Below is a listing. Set down exactly the lines from the one containing "X0322260Y0213205D03*" through the one containing "X0159661Y0293126D03*", both ends included, and leave out the rest.

· · ·

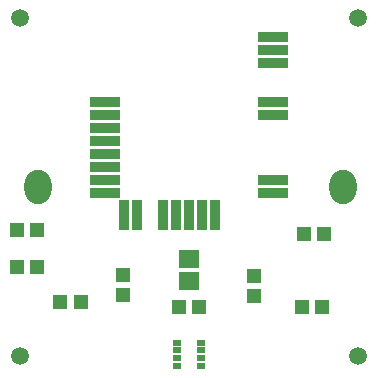
<source format=gbr>
G04 DipTrace 3.2.0.1*
G04 TopMask.gbr*
%MOIN*%
G04 #@! TF.FileFunction,Soldermask,Top*
G04 #@! TF.Part,Single*
%AMOUTLINE4*
4,1,16,
-0.045255,-0.012331,
-0.040831,-0.031568,
-0.028213,-0.047336,
-0.010003,-0.056067,
0.010191,-0.056033,
0.028371,-0.047241,
0.040935,-0.031431,
0.045296,-0.012179,
0.045255,0.012331,
0.040831,0.031568,
0.028213,0.047336,
0.010003,0.056067,
-0.010191,0.056033,
-0.028371,0.047241,
-0.040935,0.031431,
-0.045296,0.012179,
-0.045255,-0.012331,
0*%
%ADD29C,0.059055*%
%ADD34R,0.027559X0.021654*%
%ADD36R,0.098425X0.035433*%
%ADD38R,0.035433X0.098425*%
%ADD40R,0.066929X0.059055*%
%ADD44R,0.047244X0.051181*%
%ADD46R,0.051181X0.047244*%
%ADD52OUTLINE4*%
%FSLAX26Y26*%
G04*
G70*
G90*
G75*
G01*
G04 TopMask*
%LPD*%
D46*
X-508756Y-266486D3*
X-575685D3*
D44*
X-220472Y-360236D3*
Y-293307D3*
D46*
X-429480Y-384189D3*
X-362551D3*
X32358Y-400140D3*
X-34571D3*
D40*
X-732Y-239613D3*
Y-314416D3*
D29*
X-562992Y562992D3*
X562992D3*
X-562992Y-562992D3*
X562992D3*
D46*
X-508370Y-144194D3*
X-575299D3*
X450291Y-157122D3*
X383362D3*
D44*
X215245Y-297623D3*
Y-364552D3*
D46*
X375454Y-399163D3*
X442383D3*
D38*
X43307Y-94488D3*
X0D3*
X86614D3*
D36*
X279528Y-19685D3*
Y23622D3*
Y240157D3*
Y283465D3*
Y413386D3*
Y456693D3*
Y500000D3*
X-279528Y-19685D3*
Y23622D3*
Y66929D3*
Y110236D3*
Y153543D3*
Y196850D3*
Y240157D3*
Y283465D3*
D38*
X-43307Y-94488D3*
X-86614D3*
X-173228D3*
X-216535D3*
D34*
X-40354Y-544673D3*
Y-570264D3*
X40354D3*
Y-544673D3*
X-40354Y-519083D3*
Y-595854D3*
X40354D3*
Y-519083D3*
D52*
X511240Y852D3*
X-504505Y-850D3*
M02*

</source>
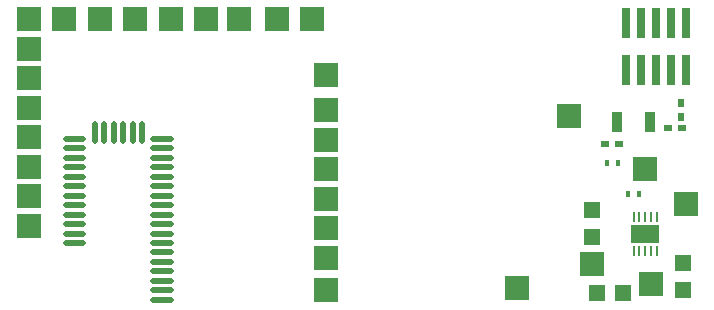
<source format=gtp>
G75*
%MOIN*%
%OFA0B0*%
%FSLAX25Y25*%
%IPPOS*%
%LPD*%
%AMOC8*
5,1,8,0,0,1.08239X$1,22.5*
%
%ADD10R,0.05500X0.05700*%
%ADD11R,0.05700X0.05500*%
%ADD12R,0.07874X0.07874*%
%ADD13R,0.00800X0.03200*%
%ADD14R,0.09400X0.06100*%
%ADD15R,0.02953X0.09843*%
%ADD16C,0.01969*%
%ADD17R,0.03600X0.07100*%
%ADD18R,0.01800X0.02400*%
%ADD19R,0.02600X0.02400*%
%ADD20R,0.02400X0.02600*%
D10*
X0347457Y0230458D03*
X0347457Y0239258D03*
X0377772Y0221542D03*
X0377772Y0212742D03*
D11*
X0357762Y0211630D03*
X0348962Y0211630D03*
D12*
X0347457Y0221472D03*
X0367142Y0214780D03*
X0378559Y0241157D03*
X0365173Y0252969D03*
X0339583Y0270685D03*
X0322260Y0213205D03*
X0258874Y0212811D03*
X0258874Y0223441D03*
X0258874Y0233283D03*
X0258874Y0243126D03*
X0258874Y0252969D03*
X0258874Y0262811D03*
X0258874Y0272654D03*
X0258874Y0284465D03*
X0254150Y0302969D03*
X0242339Y0302969D03*
X0229740Y0302969D03*
X0218717Y0302969D03*
X0206906Y0302969D03*
X0195094Y0302969D03*
X0183283Y0302969D03*
X0171472Y0302969D03*
X0159661Y0302969D03*
X0159661Y0293126D03*
X0159661Y0283283D03*
X0159661Y0273441D03*
X0159661Y0263598D03*
X0159661Y0253756D03*
X0159661Y0243913D03*
X0159661Y0234071D03*
D13*
X0361273Y0237015D03*
X0363173Y0237015D03*
X0365173Y0237015D03*
X0367173Y0237015D03*
X0369073Y0237015D03*
X0369073Y0225615D03*
X0367173Y0225615D03*
X0365173Y0225615D03*
X0363173Y0225615D03*
X0361273Y0225615D03*
D14*
X0365173Y0231315D03*
D15*
X0363874Y0286039D03*
X0358874Y0286039D03*
X0368874Y0286039D03*
X0373874Y0286039D03*
X0378874Y0286039D03*
X0378874Y0301787D03*
X0373874Y0301787D03*
X0368874Y0301787D03*
X0363874Y0301787D03*
X0358874Y0301787D03*
D16*
X0201216Y0209435D02*
X0201216Y0209435D01*
X0207122Y0209435D01*
X0207122Y0209435D01*
X0201216Y0209435D01*
X0201216Y0212585D02*
X0201216Y0212585D01*
X0207122Y0212585D01*
X0207122Y0212585D01*
X0201216Y0212585D01*
X0201216Y0215734D02*
X0201216Y0215734D01*
X0207122Y0215734D01*
X0207122Y0215734D01*
X0201216Y0215734D01*
X0201216Y0218884D02*
X0201216Y0218884D01*
X0207122Y0218884D01*
X0207122Y0218884D01*
X0201216Y0218884D01*
X0201216Y0222033D02*
X0201216Y0222033D01*
X0207122Y0222033D01*
X0207122Y0222033D01*
X0201216Y0222033D01*
X0201216Y0225183D02*
X0201216Y0225183D01*
X0207122Y0225183D01*
X0207122Y0225183D01*
X0201216Y0225183D01*
X0201216Y0228333D02*
X0201216Y0228333D01*
X0207122Y0228333D01*
X0207122Y0228333D01*
X0201216Y0228333D01*
X0201216Y0231482D02*
X0201216Y0231482D01*
X0207122Y0231482D01*
X0207122Y0231482D01*
X0201216Y0231482D01*
X0201216Y0234632D02*
X0201216Y0234632D01*
X0207122Y0234632D01*
X0207122Y0234632D01*
X0201216Y0234632D01*
X0201216Y0237781D02*
X0201216Y0237781D01*
X0207122Y0237781D01*
X0207122Y0237781D01*
X0201216Y0237781D01*
X0201216Y0240931D02*
X0201216Y0240931D01*
X0207122Y0240931D01*
X0207122Y0240931D01*
X0201216Y0240931D01*
X0201216Y0244081D02*
X0201216Y0244081D01*
X0207122Y0244081D01*
X0207122Y0244081D01*
X0201216Y0244081D01*
X0201216Y0247230D02*
X0201216Y0247230D01*
X0207122Y0247230D01*
X0207122Y0247230D01*
X0201216Y0247230D01*
X0201216Y0250380D02*
X0201216Y0250380D01*
X0207122Y0250380D01*
X0207122Y0250380D01*
X0201216Y0250380D01*
X0201216Y0253530D02*
X0201216Y0253530D01*
X0207122Y0253530D01*
X0207122Y0253530D01*
X0201216Y0253530D01*
X0201216Y0256679D02*
X0201216Y0256679D01*
X0207122Y0256679D01*
X0207122Y0256679D01*
X0201216Y0256679D01*
X0201216Y0259829D02*
X0201216Y0259829D01*
X0207122Y0259829D01*
X0207122Y0259829D01*
X0201216Y0259829D01*
X0201216Y0262978D02*
X0201216Y0262978D01*
X0207122Y0262978D01*
X0207122Y0262978D01*
X0201216Y0262978D01*
X0197378Y0262191D02*
X0197378Y0262191D01*
X0197378Y0268097D01*
X0197378Y0268097D01*
X0197378Y0262191D01*
X0197378Y0264159D02*
X0197378Y0264159D01*
X0197378Y0266127D02*
X0197378Y0266127D01*
X0197378Y0268095D02*
X0197378Y0268095D01*
X0194228Y0262191D02*
X0194228Y0262191D01*
X0194228Y0268097D01*
X0194228Y0268097D01*
X0194228Y0262191D01*
X0194228Y0264159D02*
X0194228Y0264159D01*
X0194228Y0266127D02*
X0194228Y0266127D01*
X0194228Y0268095D02*
X0194228Y0268095D01*
X0191079Y0262191D02*
X0191079Y0262191D01*
X0191079Y0268097D01*
X0191079Y0268097D01*
X0191079Y0262191D01*
X0191079Y0264159D02*
X0191079Y0264159D01*
X0191079Y0266127D02*
X0191079Y0266127D01*
X0191079Y0268095D02*
X0191079Y0268095D01*
X0187929Y0268097D02*
X0187929Y0268097D01*
X0187929Y0262191D01*
X0187929Y0262191D01*
X0187929Y0268097D01*
X0187929Y0264159D02*
X0187929Y0264159D01*
X0187929Y0266127D02*
X0187929Y0266127D01*
X0187929Y0268095D02*
X0187929Y0268095D01*
X0184780Y0268097D02*
X0184780Y0268097D01*
X0184780Y0262191D01*
X0184780Y0262191D01*
X0184780Y0268097D01*
X0184780Y0264159D02*
X0184780Y0264159D01*
X0184780Y0266127D02*
X0184780Y0266127D01*
X0184780Y0268095D02*
X0184780Y0268095D01*
X0181630Y0268097D02*
X0181630Y0268097D01*
X0181630Y0262191D01*
X0181630Y0262191D01*
X0181630Y0268097D01*
X0181630Y0264159D02*
X0181630Y0264159D01*
X0181630Y0266127D02*
X0181630Y0266127D01*
X0181630Y0268095D02*
X0181630Y0268095D01*
X0171886Y0262978D02*
X0171886Y0262978D01*
X0177792Y0262978D01*
X0177792Y0262978D01*
X0171886Y0262978D01*
X0171886Y0259829D02*
X0171886Y0259829D01*
X0177792Y0259829D01*
X0177792Y0259829D01*
X0171886Y0259829D01*
X0171886Y0256679D02*
X0171886Y0256679D01*
X0177792Y0256679D01*
X0177792Y0256679D01*
X0171886Y0256679D01*
X0171886Y0253530D02*
X0171886Y0253530D01*
X0177792Y0253530D01*
X0177792Y0253530D01*
X0171886Y0253530D01*
X0171886Y0250380D02*
X0171886Y0250380D01*
X0177792Y0250380D01*
X0177792Y0250380D01*
X0171886Y0250380D01*
X0171886Y0247230D02*
X0171886Y0247230D01*
X0177792Y0247230D01*
X0177792Y0247230D01*
X0171886Y0247230D01*
X0171886Y0244081D02*
X0171886Y0244081D01*
X0177792Y0244081D01*
X0177792Y0244081D01*
X0171886Y0244081D01*
X0171886Y0240931D02*
X0171886Y0240931D01*
X0177792Y0240931D01*
X0177792Y0240931D01*
X0171886Y0240931D01*
X0171886Y0237781D02*
X0171886Y0237781D01*
X0177792Y0237781D01*
X0177792Y0237781D01*
X0171886Y0237781D01*
X0171886Y0234632D02*
X0171886Y0234632D01*
X0177792Y0234632D01*
X0177792Y0234632D01*
X0171886Y0234632D01*
X0171886Y0231482D02*
X0171886Y0231482D01*
X0177792Y0231482D01*
X0177792Y0231482D01*
X0171886Y0231482D01*
X0171886Y0228333D02*
X0171886Y0228333D01*
X0177792Y0228333D01*
X0177792Y0228333D01*
X0171886Y0228333D01*
D17*
X0355736Y0268717D03*
X0366736Y0268717D03*
D18*
X0356050Y0254937D03*
X0352250Y0254937D03*
X0359336Y0244701D03*
X0363136Y0244701D03*
D19*
X0356450Y0261236D03*
X0351850Y0261236D03*
X0372716Y0266748D03*
X0377316Y0266748D03*
D20*
X0376984Y0270354D03*
X0376984Y0274954D03*
M02*

</source>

· · ·

**ANSWER FOR THE TASK:**
X0322260Y0213205D03*
X0258874Y0212811D03*
X0258874Y0223441D03*
X0258874Y0233283D03*
X0258874Y0243126D03*
X0258874Y0252969D03*
X0258874Y0262811D03*
X0258874Y0272654D03*
X0258874Y0284465D03*
X0254150Y0302969D03*
X0242339Y0302969D03*
X0229740Y0302969D03*
X0218717Y0302969D03*
X0206906Y0302969D03*
X0195094Y0302969D03*
X0183283Y0302969D03*
X0171472Y0302969D03*
X0159661Y0302969D03*
X0159661Y0293126D03*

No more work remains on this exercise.